Gallup reviewed data from 649 organisations (5.8 million respondents) in Gallup’s 2009 employee engagement database.
Corporate Leadership Council article
‘Linking employee satisfaction with productivity, performance & customer satisfaction’ summarises the studies done on links between employee engagement and business outcomes. It introduces a study carried out by Sears which linked employee engagement to increased customer loyalty to increased profitability.
Sears found that a five per cent increase in employee satisfaction led to a 1.3 per cent increase in customer satisfaction, in turn leading to a 0.5 per cent increase in revenue. In money terms they found that an increased employee engagement led to an increase of $1000 per person in terms of value of productivity. (Schmidt et al 1986)
An interesting article by Barbara Fredrickson in American Scientist July-August 2003, ‘The value of positive emotions’ explains how positive emotions can improve how you function as an individual or as part of a group/team, your psychological well-being and physical health.
Fredrickson proposes that ‘positive emotions broaden an individual’s momentary mindset, and by doing so help to build enduring personal resources’. She describes evidence that supports her theory, including 20 years of experiments by Isen and her colleagues, which show that when people feel good, their thinking becomes more creative, integrative, flexible and open to information.
She also did a study after 9/11 and found that a tendency to feel more positive emotions protected people from feeling depression. She also has an ‘undoing hypothesis’ that positive emotions ‘undo’ the lingering effects of negative emotions. She demonstrates the effects positive emotions can have on your physiology.
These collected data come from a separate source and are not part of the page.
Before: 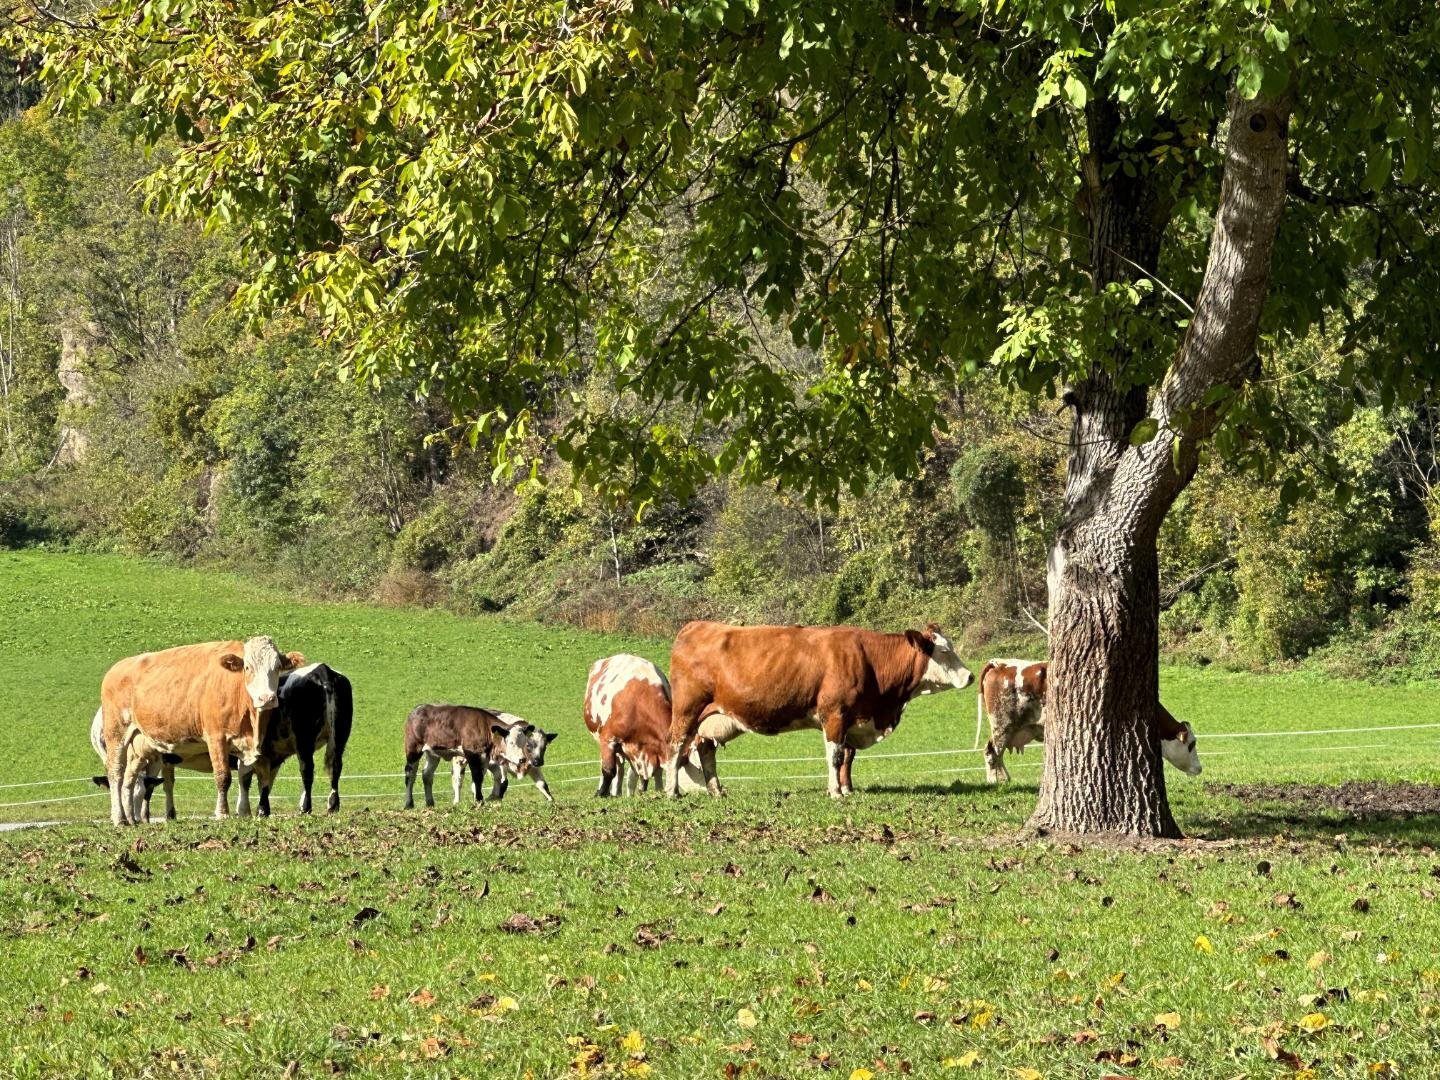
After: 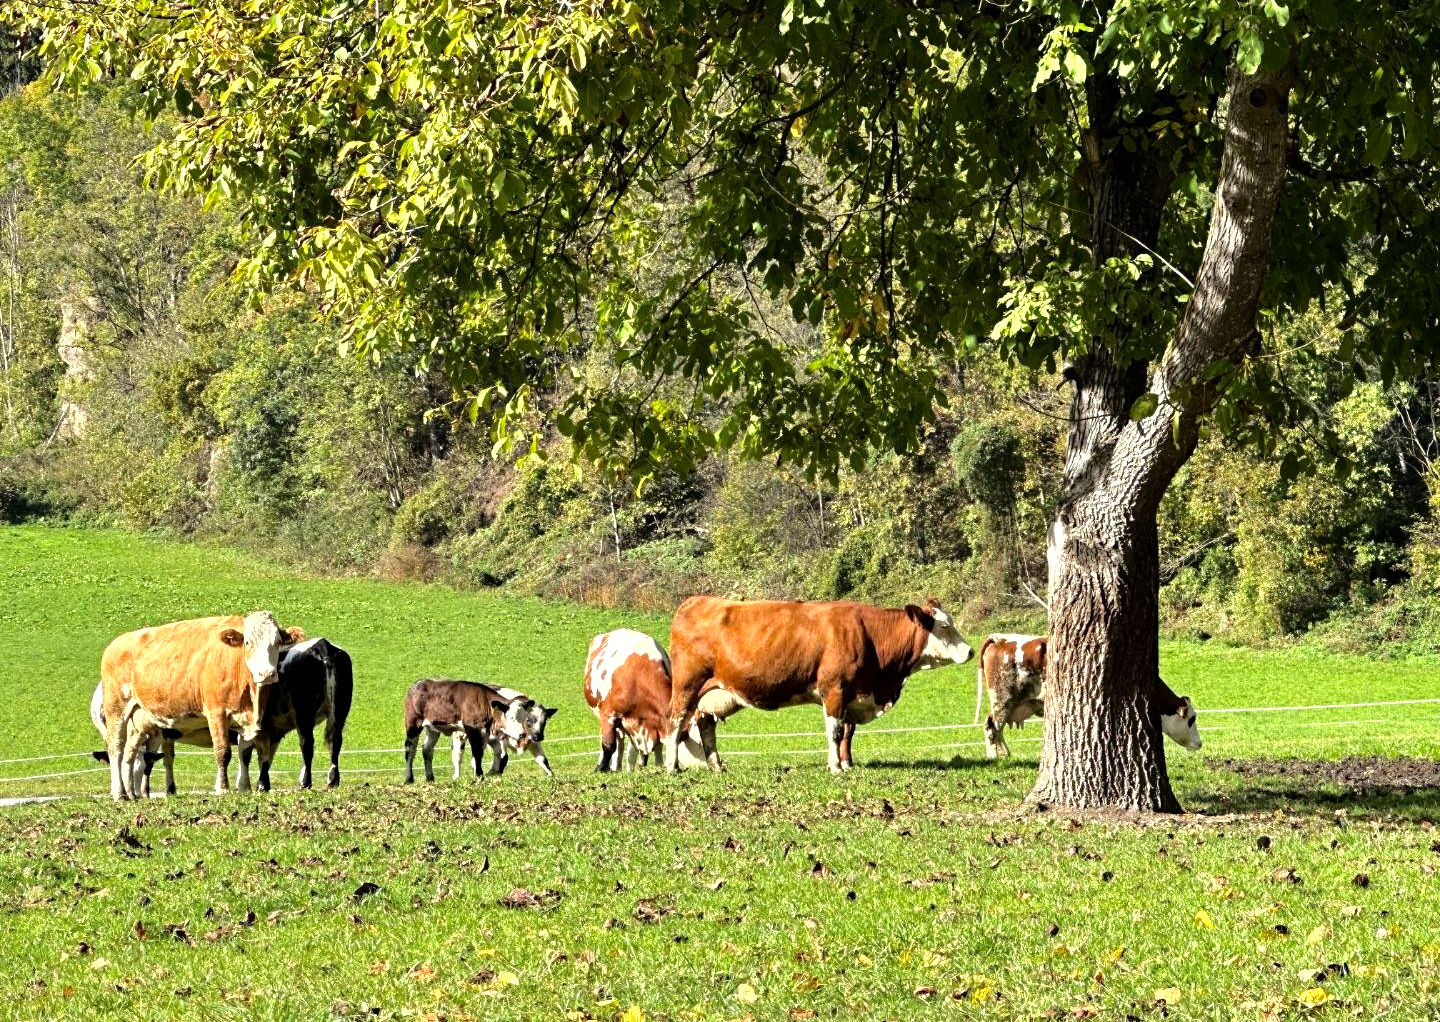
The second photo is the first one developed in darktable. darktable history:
haze removal: strength 0.296, distance 0.245, adaptive false
shadows and highlights: shadows -20.19, white point adjustment -1.88, highlights -35.13
color correction: highlights b* 0.004
crop and rotate: top 2.332%, bottom 3.014%
tone equalizer: -8 EV -0.736 EV, -7 EV -0.676 EV, -6 EV -0.622 EV, -5 EV -0.408 EV, -3 EV 0.391 EV, -2 EV 0.6 EV, -1 EV 0.684 EV, +0 EV 0.724 EV, mask exposure compensation -0.508 EV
Alice M. Iseni and Johnmarshall Reeve
‘The influence of positive affect on intrinsic and extrinsic motivation: facilitating enjoyment of play, responsible work behavior, and self-control’, Motivation and Emotion, Vol. 29, No. 4, December 2005, shows the effect of positivity on a person’s willingness to do something for its own sake because they are interested in it and enjoy it, rather than for any other type of reward. The study also shows that positivity has an effect of the individual’s productivity, successful completion and enjoyment of work tasks.